Bilhassa ifade etmek isterim ki, bir kişinin yanlışı genelleştirilemez, suç ve cezanın şahsiliği ilkesi esastır, pek tabii herkes için bağlayıcıdır. Zor bir dönemden geçerken, en küçük bir provokasyonun sonuçları elbette ağır olabilecektir. Her meslek mensubu insan onurunu incitmekten özenle sakınmalıdır. Ne hastanede, ne postanede, ne mahkemede, ne maliyede, ne adliyede ne de hayatın diğer alanlarında insanlık değerleri, insan olmaktan kaynaklanan kazanımlar asla ve kata çiğnememelidir. Biz geçmişte insan haysiyetini ayaklar altına alan kahredici ve ızdırap verici örnekleri yaşamış bir camiayız. Sütten ağzımız yandığı için yoğurdu üfleyerek yememiz bu yüzdendir.

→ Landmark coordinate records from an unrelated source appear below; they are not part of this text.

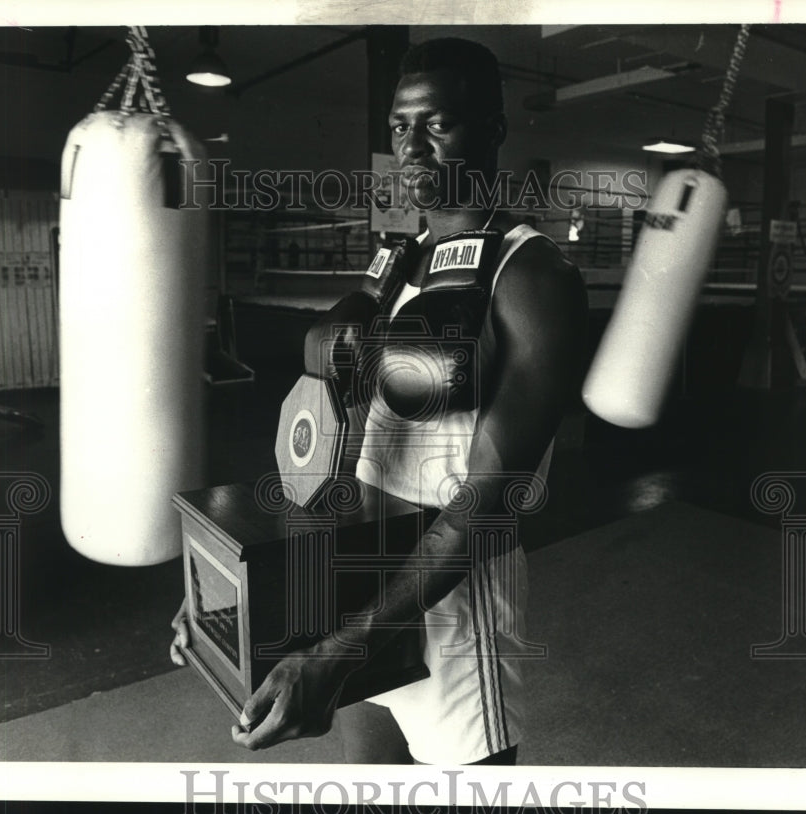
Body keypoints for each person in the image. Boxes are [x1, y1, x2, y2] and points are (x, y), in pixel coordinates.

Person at [171, 36, 588, 766]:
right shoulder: (394, 265)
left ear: (491, 130)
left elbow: (484, 509)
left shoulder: (531, 277)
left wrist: (336, 653)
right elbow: (336, 445)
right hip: (361, 579)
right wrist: (228, 594)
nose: (414, 147)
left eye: (439, 124)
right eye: (401, 126)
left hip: (453, 611)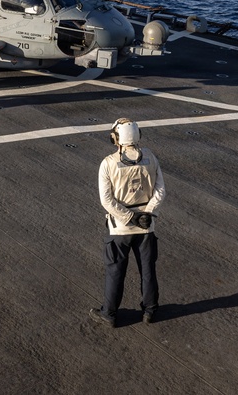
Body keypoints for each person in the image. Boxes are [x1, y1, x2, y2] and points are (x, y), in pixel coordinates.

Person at [90, 118, 165, 328]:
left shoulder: (108, 163)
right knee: (148, 270)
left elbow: (107, 201)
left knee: (115, 271)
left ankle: (109, 313)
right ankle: (150, 311)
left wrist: (129, 217)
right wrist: (146, 214)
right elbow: (160, 190)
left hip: (120, 228)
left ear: (116, 138)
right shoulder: (150, 157)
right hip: (147, 225)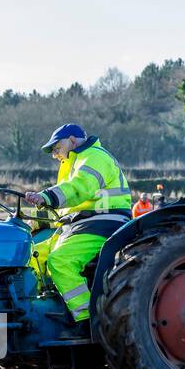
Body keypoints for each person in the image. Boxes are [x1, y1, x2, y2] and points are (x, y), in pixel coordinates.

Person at [23, 124, 131, 323]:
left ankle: (86, 320)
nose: (55, 154)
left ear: (72, 140)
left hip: (102, 223)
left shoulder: (94, 157)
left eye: (56, 148)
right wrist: (35, 222)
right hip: (80, 225)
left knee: (60, 261)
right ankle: (35, 312)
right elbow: (68, 207)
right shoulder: (73, 163)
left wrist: (46, 196)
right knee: (31, 257)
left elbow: (80, 188)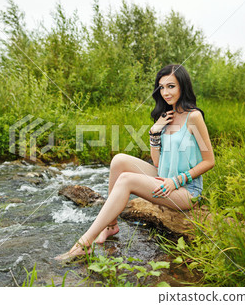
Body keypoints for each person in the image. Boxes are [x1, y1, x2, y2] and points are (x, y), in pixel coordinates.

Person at [55, 64, 215, 261]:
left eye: (171, 86)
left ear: (183, 86)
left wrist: (176, 181)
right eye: (161, 87)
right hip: (163, 177)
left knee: (127, 180)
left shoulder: (194, 117)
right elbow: (157, 162)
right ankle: (111, 225)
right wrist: (155, 132)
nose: (165, 92)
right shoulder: (166, 116)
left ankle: (84, 243)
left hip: (185, 190)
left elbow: (209, 161)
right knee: (119, 160)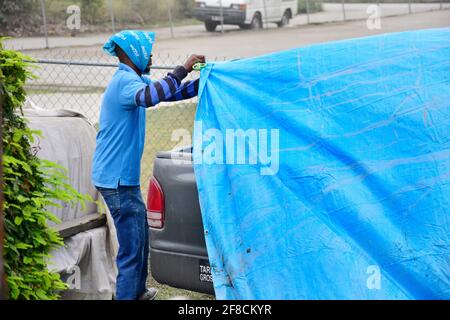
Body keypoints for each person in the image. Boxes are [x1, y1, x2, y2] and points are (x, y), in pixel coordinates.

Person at [92, 30, 205, 300]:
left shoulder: (133, 79)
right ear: (135, 54)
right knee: (132, 248)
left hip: (120, 178)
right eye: (148, 50)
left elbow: (169, 93)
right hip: (116, 180)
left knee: (140, 237)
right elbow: (151, 97)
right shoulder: (124, 83)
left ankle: (138, 292)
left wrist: (204, 82)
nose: (152, 55)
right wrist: (183, 68)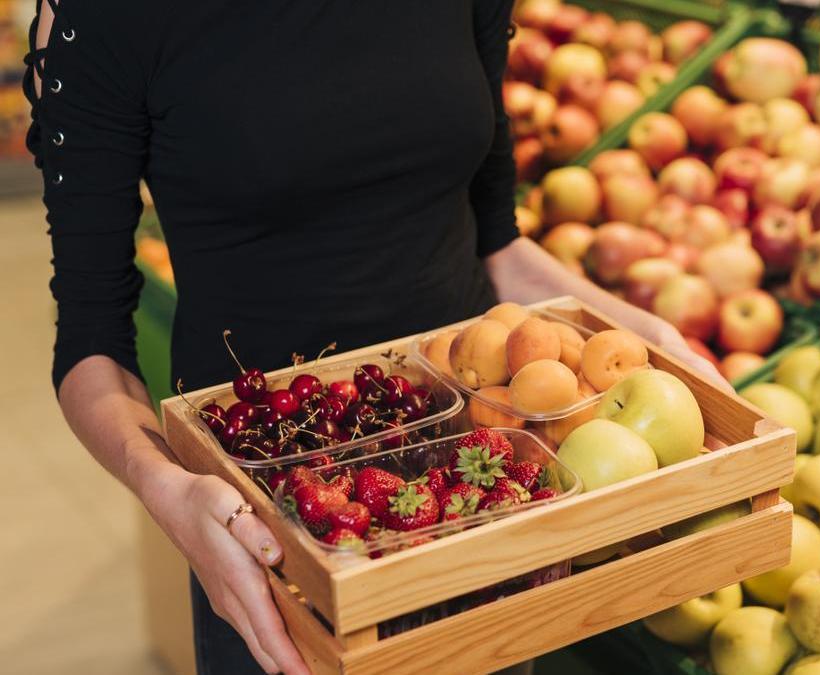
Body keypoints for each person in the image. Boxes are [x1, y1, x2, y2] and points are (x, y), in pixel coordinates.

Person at [23, 1, 726, 672]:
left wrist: (650, 334)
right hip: (282, 534)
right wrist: (167, 490)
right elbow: (92, 339)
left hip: (483, 493)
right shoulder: (106, 11)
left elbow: (495, 248)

Bu birliğin başındaki şahsın, sorarım sizlere, Kandil’deki bir mağara deliğinde bir teröriste pansuman yapan diğer bir teröristten ne farkı vardır? Cani Öcalan’la ilgili kurulan özgürlük platformunun kurucuları arasında bu birliğin başkanı var mıdır yok mudur? Terörle mücadeleye karşı çıkan bu kişi değil midir? Doğu ve Güneydoğu’daki meskun mahal operasyonlarından dolayı Türkiye’nin uluslararası mahkemelerde yargılanması gerektiğini söyleyen bu kişi değil midir? Sağlık sistemini HDP’yle birlikte kurgulamaktan bahseden, HDP’li bölücülerle hedef ve emel birlikteliği içinde olan bu kişi değil midir? Teröristlere dostluk ve barış ödülleri veren bu Tabipler Birliği değil midir? Bu nedenle açık açık sesleniyorum: Türk Tabipleri Birliği mutlak surette kapatılmalıdır. Lazım gelen hukuki takibat süratle başlatılmalıdır. Yönetim organlarına yuvalanmış bölücülerden hukuk önünde hesap sorulmalıdır. Milletimizin haklı beklentisi budur. Adaletin tecellisi için ihanetin duvarı yıkılmalıdır. İsminin başındaki Türk’ü hak etmeyen, Türk’ü tanımayan, Türk’e kefen biçen bu örgütün vatan ve millet sevgisiyle dolup taşan hiçbir hekimimizi ahlaken temsil etmediği, edemeyeceği herkesçe bilinmelidir.”